#### TEXT PROVIDED ####

Here is the problem: Does the recursive algorithm for raising x to the power n work for negative values of n? Does it work for negative values of x? Indicate what happens if it is called for each of these cases.

Here is my answer for the above: It's a recursive algorithm, the negative calls depends on the positive calls. The negative exponents will not work, if the positive exponents do not work.

Ok I have this recursive method which evalutes the value of positive exponents fine, but I need it to work with negative exponents, and I'm not sure how to do this. This is the code I have now


Here is the recursive method:

public static double power(double x, int n){
  if (n == 0)
    return 1;
  else
    return x * power(x,n - 1);
}

Here is what I came up with so far:

public static double negativepower(double x, int n){
if (n == 0)
    return 1.0;
  else
    return (1.0 / power(x, Math.abs(n)));
}

I keep getting the wrong answer with 2^-3 gives me .5

Recommended Answers

All 6 Replies

I've come up with this now:

public static double power(double x, int n){
  if (n == 0)
    return 1;
  else
    if (n > 0)
    return x * power(x,n - 1);
  else
    return (1.0 / power(x, Math.abs(n)));
  }

I've come up with this now:

public static double power(double x, int n){
  if (n == 0)
    return 1;
  else
    if (n > 0)
    return x * power(x,n - 1);
  else
    return (1.0 / power(x, Math.abs(n)));
  }

That seems like it should work to me. Pretty clever, actually. I've never been any good with the "static" operator, so I don't know if that makes any difference here. But the logicc seems good to me. But does Java let you do this since you are returning a double?

return 1;

or do you have to do this?

return 1.0;

Anyway, the function looks right to me.

The first three lines of code are from the book.

Now I just have to write a main which I don't want to do! Hey could you write a main for me? wink wink!

Ok well here is my complete program with the main:

public static double power(double x, int n){
    if (n == 0)
      return 1;
    else
    if (n > 0)

#### DATA ENTRIES ####

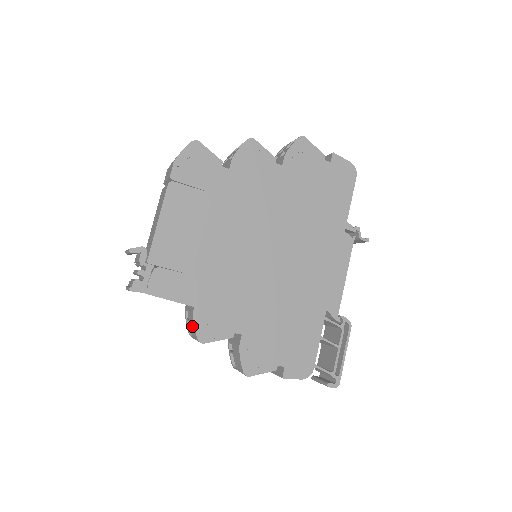
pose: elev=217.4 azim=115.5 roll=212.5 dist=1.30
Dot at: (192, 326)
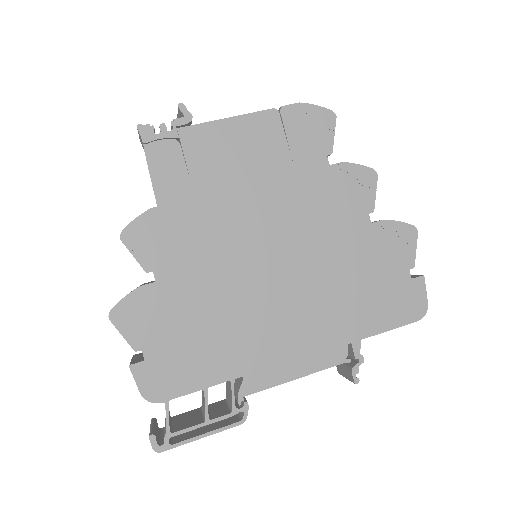
Dot at: occluded
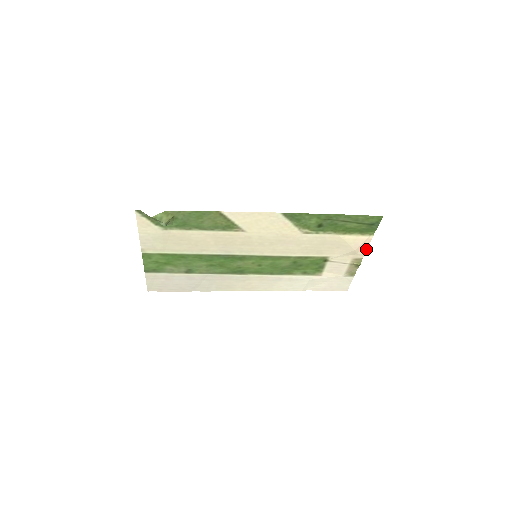
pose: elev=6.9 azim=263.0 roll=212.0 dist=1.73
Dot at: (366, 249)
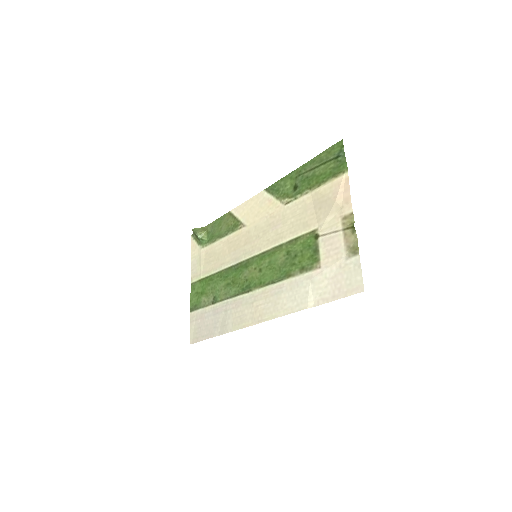
Dot at: (349, 195)
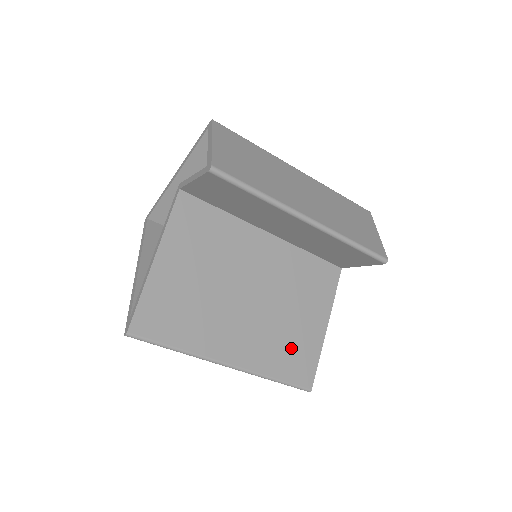
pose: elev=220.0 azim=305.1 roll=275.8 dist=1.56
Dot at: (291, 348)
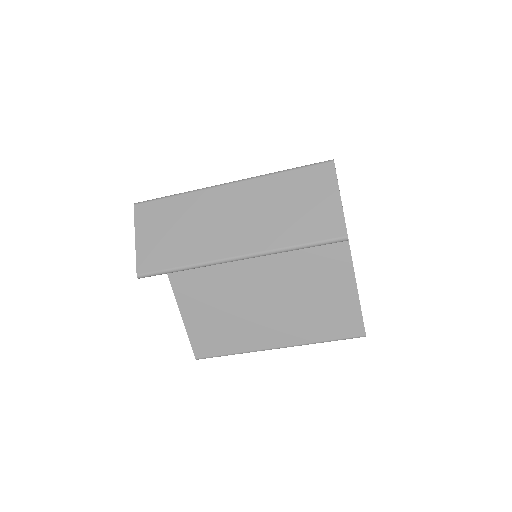
Dot at: (326, 314)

####

*TASK GOAL*. From the forum thread on recursive exponents above, copy verbatim the stretch from "That seems like" through "to do this?".

*RESULT*.
That seems like it should work to me. Pretty clever, actually. I've never been any good with the "static" operator, so I don't know if that makes any difference here. But the logicc seems good to me. But does Java let you do this since you are returning a double?

return 1;

or do you have to do this?